▸ What to produce:
Starting at the top line, print the entries below exactly as they are and skip every picture.

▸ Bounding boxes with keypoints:
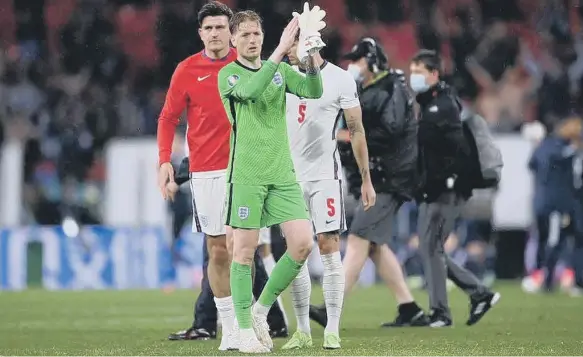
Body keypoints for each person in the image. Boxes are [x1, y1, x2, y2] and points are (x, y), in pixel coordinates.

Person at [217, 8, 324, 353]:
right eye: (245, 34)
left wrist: (307, 57)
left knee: (303, 244)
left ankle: (261, 310)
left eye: (257, 34)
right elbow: (250, 92)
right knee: (244, 254)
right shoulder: (229, 75)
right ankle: (244, 331)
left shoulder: (278, 72)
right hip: (247, 175)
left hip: (281, 173)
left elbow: (313, 90)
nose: (252, 40)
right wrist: (279, 52)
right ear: (232, 39)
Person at [311, 37, 428, 328]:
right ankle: (409, 308)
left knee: (360, 237)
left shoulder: (392, 88)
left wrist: (350, 137)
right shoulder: (374, 88)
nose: (352, 66)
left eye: (358, 60)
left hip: (389, 178)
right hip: (382, 176)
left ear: (373, 61)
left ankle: (331, 307)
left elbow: (391, 131)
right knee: (374, 245)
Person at [280, 36, 375, 350]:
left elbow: (357, 129)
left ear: (310, 45)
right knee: (297, 252)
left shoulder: (340, 78)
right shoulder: (281, 74)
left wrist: (365, 178)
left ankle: (332, 327)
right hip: (290, 179)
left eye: (293, 43)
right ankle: (303, 330)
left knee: (329, 248)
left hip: (325, 177)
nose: (288, 50)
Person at [156, 1, 239, 350]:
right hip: (205, 172)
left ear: (230, 31)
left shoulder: (248, 64)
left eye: (221, 27)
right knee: (218, 252)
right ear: (200, 33)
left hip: (246, 169)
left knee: (246, 250)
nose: (215, 33)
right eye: (209, 28)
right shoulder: (187, 69)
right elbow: (167, 118)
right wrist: (164, 161)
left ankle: (252, 322)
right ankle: (232, 328)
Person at [410, 49, 500, 327]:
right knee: (430, 248)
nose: (414, 78)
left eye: (419, 73)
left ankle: (443, 311)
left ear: (434, 75)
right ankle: (477, 294)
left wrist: (435, 184)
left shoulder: (443, 106)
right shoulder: (433, 102)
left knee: (432, 247)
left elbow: (443, 151)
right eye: (412, 73)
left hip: (445, 190)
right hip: (438, 189)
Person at [165, 157, 289, 343]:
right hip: (221, 174)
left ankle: (260, 321)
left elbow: (214, 141)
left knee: (244, 254)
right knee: (222, 253)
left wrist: (178, 176)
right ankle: (233, 325)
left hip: (241, 174)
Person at [523, 115, 583, 296]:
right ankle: (548, 281)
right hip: (558, 204)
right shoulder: (561, 149)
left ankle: (559, 279)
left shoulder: (547, 147)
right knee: (555, 241)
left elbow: (531, 165)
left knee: (559, 241)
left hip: (556, 203)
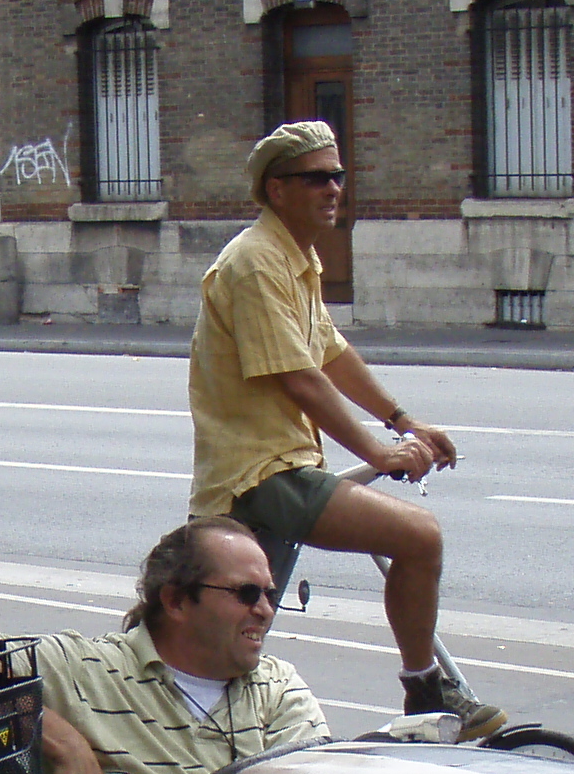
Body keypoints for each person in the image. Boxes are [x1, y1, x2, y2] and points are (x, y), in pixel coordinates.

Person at [191, 121, 483, 722]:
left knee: (229, 647)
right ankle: (423, 687)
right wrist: (380, 453)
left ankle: (207, 720)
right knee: (420, 537)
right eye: (317, 177)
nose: (334, 188)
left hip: (284, 463)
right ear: (276, 190)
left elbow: (331, 353)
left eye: (338, 175)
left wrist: (405, 422)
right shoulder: (254, 265)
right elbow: (300, 377)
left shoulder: (295, 259)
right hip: (258, 474)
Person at [38, 517, 331, 774]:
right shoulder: (84, 668)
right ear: (176, 601)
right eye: (246, 594)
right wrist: (64, 743)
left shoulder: (278, 690)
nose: (265, 611)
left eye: (270, 595)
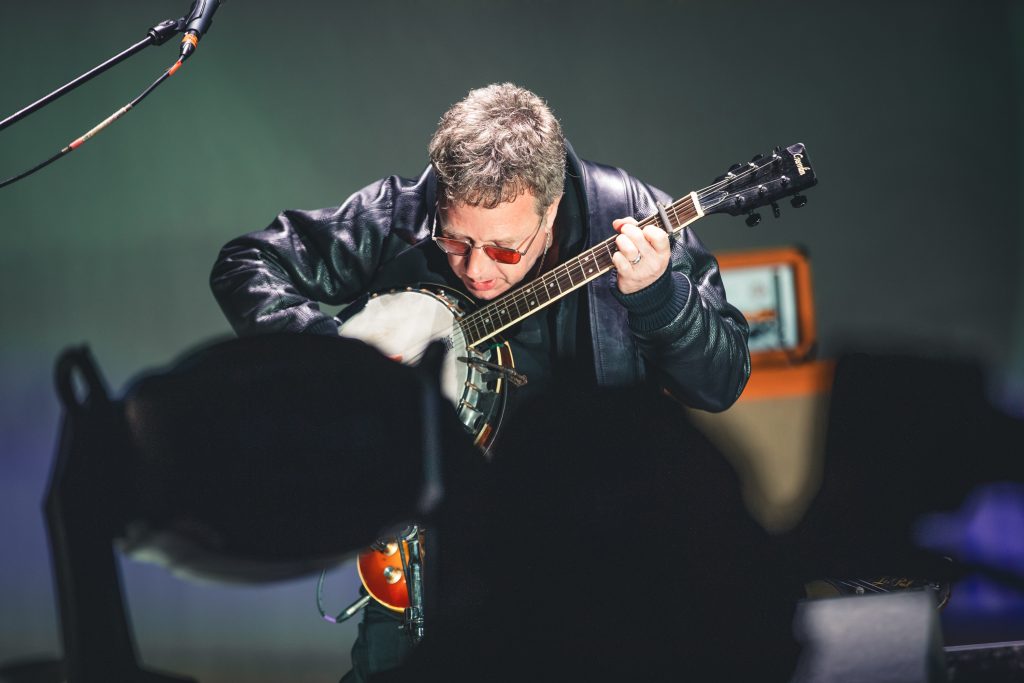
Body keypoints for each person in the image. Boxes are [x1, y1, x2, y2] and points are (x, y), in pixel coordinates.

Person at [209, 83, 752, 682]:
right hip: (428, 559)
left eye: (504, 249)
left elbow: (720, 382)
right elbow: (246, 265)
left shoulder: (635, 219)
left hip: (596, 564)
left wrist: (659, 300)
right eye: (456, 240)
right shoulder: (399, 214)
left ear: (551, 207)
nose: (477, 268)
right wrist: (339, 363)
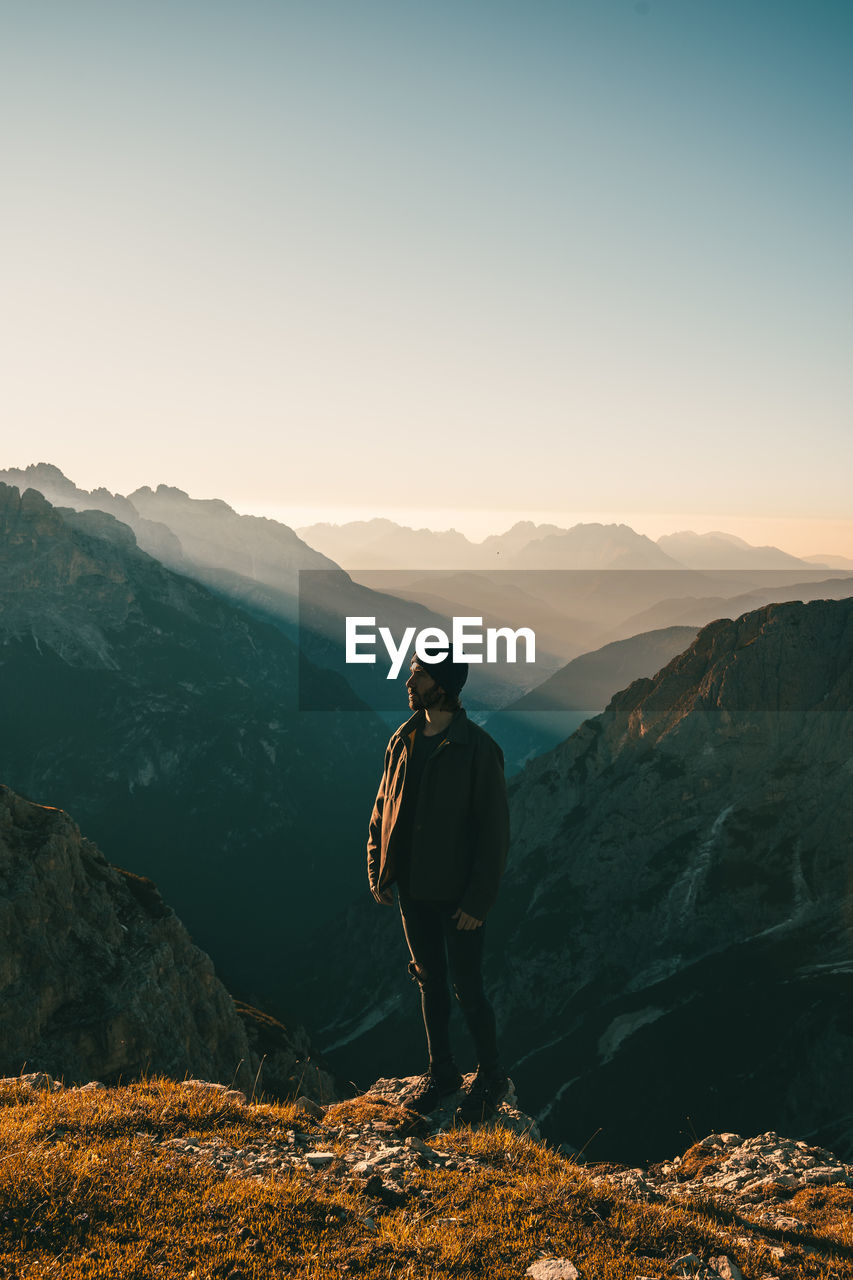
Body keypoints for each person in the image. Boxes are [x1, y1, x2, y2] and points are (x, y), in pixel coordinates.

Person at [367, 651, 511, 1123]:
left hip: (458, 894)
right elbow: (381, 809)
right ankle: (443, 1073)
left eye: (419, 674)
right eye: (412, 673)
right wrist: (379, 868)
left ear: (443, 685)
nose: (409, 681)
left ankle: (491, 1079)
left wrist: (479, 899)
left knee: (468, 988)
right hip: (412, 889)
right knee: (429, 982)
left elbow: (494, 831)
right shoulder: (402, 741)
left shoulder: (477, 748)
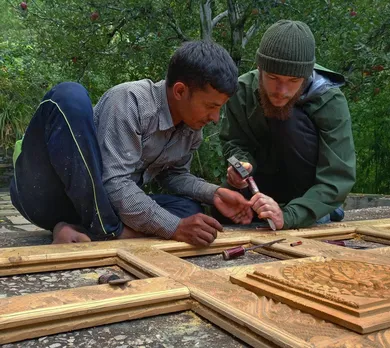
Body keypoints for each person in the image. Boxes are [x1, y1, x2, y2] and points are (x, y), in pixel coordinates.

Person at [10, 40, 253, 245]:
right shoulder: (131, 101)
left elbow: (173, 175)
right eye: (211, 106)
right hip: (48, 197)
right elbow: (114, 182)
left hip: (100, 209)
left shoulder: (191, 129)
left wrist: (215, 193)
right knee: (69, 95)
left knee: (191, 213)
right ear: (180, 91)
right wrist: (174, 228)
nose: (214, 118)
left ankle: (76, 230)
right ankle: (112, 232)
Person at [218, 20, 356, 230]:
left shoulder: (329, 101)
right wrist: (240, 166)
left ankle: (312, 211)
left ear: (306, 75)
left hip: (308, 196)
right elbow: (233, 143)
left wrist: (290, 216)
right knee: (219, 211)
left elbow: (337, 177)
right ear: (259, 68)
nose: (282, 90)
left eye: (293, 81)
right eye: (273, 77)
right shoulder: (242, 91)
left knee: (289, 120)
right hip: (258, 191)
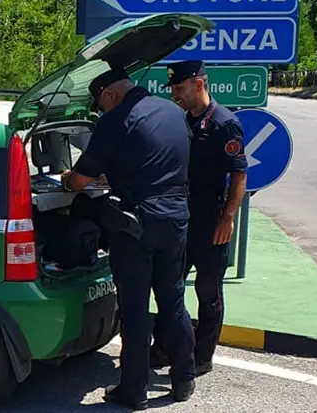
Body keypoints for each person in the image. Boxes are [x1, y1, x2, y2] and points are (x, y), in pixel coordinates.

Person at [60, 67, 197, 409]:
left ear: (110, 94)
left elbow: (80, 181)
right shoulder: (173, 112)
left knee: (135, 308)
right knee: (173, 300)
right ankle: (184, 379)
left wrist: (65, 178)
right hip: (176, 218)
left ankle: (133, 390)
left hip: (136, 224)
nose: (101, 110)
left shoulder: (116, 119)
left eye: (100, 104)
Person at [150, 60, 248, 376]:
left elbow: (239, 175)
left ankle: (202, 355)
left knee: (208, 292)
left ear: (199, 84)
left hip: (210, 222)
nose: (175, 95)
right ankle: (164, 348)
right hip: (180, 219)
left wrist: (228, 218)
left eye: (179, 88)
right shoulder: (181, 122)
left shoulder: (224, 124)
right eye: (173, 89)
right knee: (169, 287)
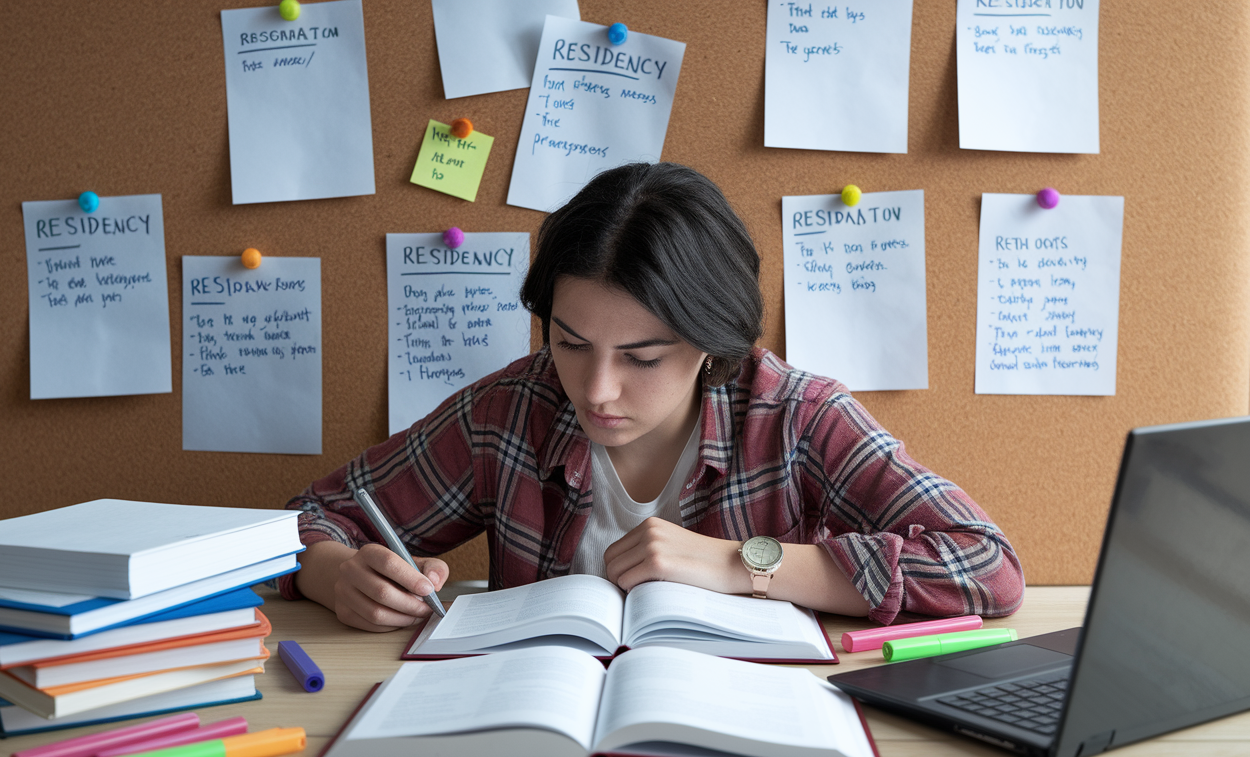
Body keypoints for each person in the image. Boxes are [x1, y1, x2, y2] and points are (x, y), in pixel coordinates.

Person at [281, 162, 1024, 632]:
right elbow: (301, 522)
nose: (596, 390)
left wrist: (742, 564)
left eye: (641, 357)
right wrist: (335, 575)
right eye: (570, 343)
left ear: (712, 343)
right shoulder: (510, 411)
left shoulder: (796, 415)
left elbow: (987, 565)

▸ Answer space:
Body keypoints for each person in the image. Boxes are [x1, y1, x2, y2] and points are (x, y), in pixel coordinates.

Person at [217, 8, 324, 353]:
right eye: (245, 34)
left wrist: (307, 57)
left knee: (303, 244)
left ankle: (261, 310)
left eye: (257, 34)
right elbow: (250, 92)
right knee: (244, 254)
right shoulder: (229, 75)
right ankle: (244, 331)
left shoulder: (278, 72)
right hip: (247, 175)
left hip: (281, 173)
left elbow: (313, 90)
nose: (252, 40)
right wrist: (279, 52)
right ear: (232, 39)
Person at [311, 37, 428, 328]:
right ankle: (409, 308)
left knee: (360, 237)
left shoulder: (392, 88)
left wrist: (350, 137)
right shoulder: (374, 88)
nose: (352, 66)
left eye: (358, 60)
left hip: (389, 178)
right hip: (382, 176)
left ear: (373, 61)
left ankle: (331, 307)
left elbow: (391, 131)
right knee: (374, 245)
Person at [280, 36, 375, 350]:
left elbow: (357, 129)
left ear: (310, 45)
right knee: (297, 252)
left shoulder: (340, 78)
right shoulder: (281, 74)
left wrist: (365, 178)
left ankle: (332, 327)
right hip: (290, 179)
left eye: (293, 43)
right ankle: (303, 330)
left knee: (329, 248)
left hip: (325, 177)
nose: (288, 50)
Person at [156, 1, 239, 350]:
right hip: (205, 172)
left ear: (230, 31)
left shoulder: (248, 64)
left eye: (221, 27)
right knee: (218, 252)
right ear: (200, 33)
left hip: (246, 169)
left knee: (246, 250)
nose: (215, 33)
right eye: (209, 28)
right shoulder: (187, 69)
right elbow: (167, 118)
right wrist: (164, 161)
left ankle: (252, 322)
right ankle: (232, 328)
Person at [410, 49, 500, 327]:
right knee: (430, 248)
nose: (414, 78)
left eye: (419, 73)
left ankle: (443, 311)
left ear: (434, 75)
right ankle: (477, 294)
left wrist: (435, 184)
left shoulder: (443, 106)
right shoulder: (433, 102)
left knee: (432, 247)
left elbow: (443, 151)
right eye: (412, 73)
left hip: (445, 190)
right hip: (438, 189)
Person at [165, 157, 289, 343]:
right hip: (221, 174)
left ankle: (260, 321)
left elbow: (214, 141)
left knee: (244, 254)
right knee: (222, 253)
left wrist: (178, 176)
right ankle: (233, 325)
left hip: (241, 174)
Person at [523, 115, 583, 296]:
right ankle: (548, 281)
right hip: (558, 204)
right shoulder: (561, 149)
left ankle: (559, 279)
left shoulder: (547, 147)
right knee: (555, 241)
left elbow: (531, 165)
left knee: (559, 241)
left hip: (556, 203)
Body keypoints for each person in the image. Boxes are [x1, y1, x2, y2] and points are (x, y), in pixel coordinates.

Person at [191, 121, 483, 722]:
left knee: (229, 647)
right ankle: (423, 687)
right wrist: (380, 453)
left ankle: (207, 720)
right knee: (420, 537)
right eye: (317, 177)
nose: (334, 188)
left hip: (284, 463)
right ear: (276, 190)
left elbow: (331, 353)
left eye: (338, 175)
left wrist: (405, 422)
right shoulder: (254, 265)
right elbow: (300, 377)
left shoulder: (295, 259)
right hip: (258, 474)
Person at [38, 517, 331, 774]:
right shoulder: (84, 668)
right ear: (176, 601)
right eye: (246, 594)
right wrist: (64, 743)
left shoulder: (278, 690)
nose: (265, 611)
left eye: (270, 595)
Body keypoints for each person in the image. Boxes are [x1, y1, x2, y2] and points are (x, y), in pixel coordinates.

Person at [209, 83, 752, 682]:
right hip: (428, 559)
left eye: (504, 249)
left elbow: (720, 382)
right elbow: (246, 265)
left shoulder: (635, 219)
left hip: (596, 564)
left wrist: (659, 300)
right eye: (456, 240)
right shoulder: (399, 214)
left ear: (551, 207)
nose: (477, 268)
right wrist: (339, 363)
Body keypoints for each person in the image. Boxes are [x1, y1, x2, y2] and points are (x, y), in pixel coordinates.

Person at [367, 651, 511, 1123]:
left hip: (458, 894)
right elbow: (381, 809)
right ankle: (443, 1073)
left eye: (419, 674)
right eye: (412, 673)
right wrist: (379, 868)
left ear: (443, 685)
nose: (409, 681)
left ankle: (491, 1079)
left wrist: (479, 899)
left knee: (468, 988)
right hip: (412, 889)
right knee: (429, 982)
left elbow: (494, 831)
right shoulder: (402, 741)
left shoulder: (477, 748)
Body keypoints for each person in the image. Boxes are [x1, y1, x2, y2] and points are (x, y), in pixel coordinates.

Person at [10, 40, 253, 245]:
right shoulder: (131, 101)
left elbow: (173, 175)
right eye: (211, 106)
right hip: (48, 197)
right elbow: (114, 182)
left hip: (100, 209)
left shoulder: (191, 129)
left wrist: (215, 193)
right knee: (69, 95)
left knee: (191, 213)
right ear: (180, 91)
right wrist: (174, 228)
nose: (214, 118)
left ankle: (76, 230)
right ankle: (112, 232)
Person at [218, 20, 356, 230]:
left shoulder: (329, 101)
right wrist: (240, 166)
left ankle: (312, 211)
left ear: (306, 75)
left hip: (308, 196)
right elbow: (233, 143)
left wrist: (290, 216)
right knee: (219, 211)
left elbow: (337, 177)
right ear: (259, 68)
nose: (282, 90)
left eye: (293, 81)
right eye: (273, 77)
right shoulder: (242, 91)
left knee: (289, 120)
right hip: (258, 191)
Body keypoints for each person in the image. Boxes are [x1, y1, x2, y2] and points are (x, y), in pixel coordinates.

Person at [60, 67, 197, 409]:
left ear: (110, 94)
left elbow: (80, 181)
right shoulder: (173, 112)
left knee: (135, 308)
right knee: (173, 300)
right ankle: (184, 379)
left wrist: (65, 178)
right hip: (176, 218)
left ankle: (133, 390)
left hip: (136, 224)
nose: (101, 110)
left shoulder: (116, 119)
left eye: (100, 104)
Person at [150, 60, 248, 376]:
left elbow: (239, 175)
left ankle: (202, 355)
left knee: (208, 292)
left ear: (199, 84)
left hip: (210, 222)
nose: (175, 95)
right ankle: (164, 348)
right hip: (180, 219)
left wrist: (228, 218)
left eye: (179, 88)
right shoulder: (181, 122)
left shoulder: (224, 124)
right eye: (173, 89)
right knee: (169, 287)
Body keypoints for each person in the image. Boxes are [x1, y1, x2, y2] and points are (x, y), in pixel coordinates.

Person at [281, 162, 1024, 632]:
right elbow: (301, 522)
nose: (596, 390)
left wrist: (742, 564)
left eye: (641, 357)
right wrist: (335, 575)
right eye: (570, 343)
left ear: (712, 343)
right shoulder: (510, 411)
left shoulder: (796, 415)
left elbow: (987, 565)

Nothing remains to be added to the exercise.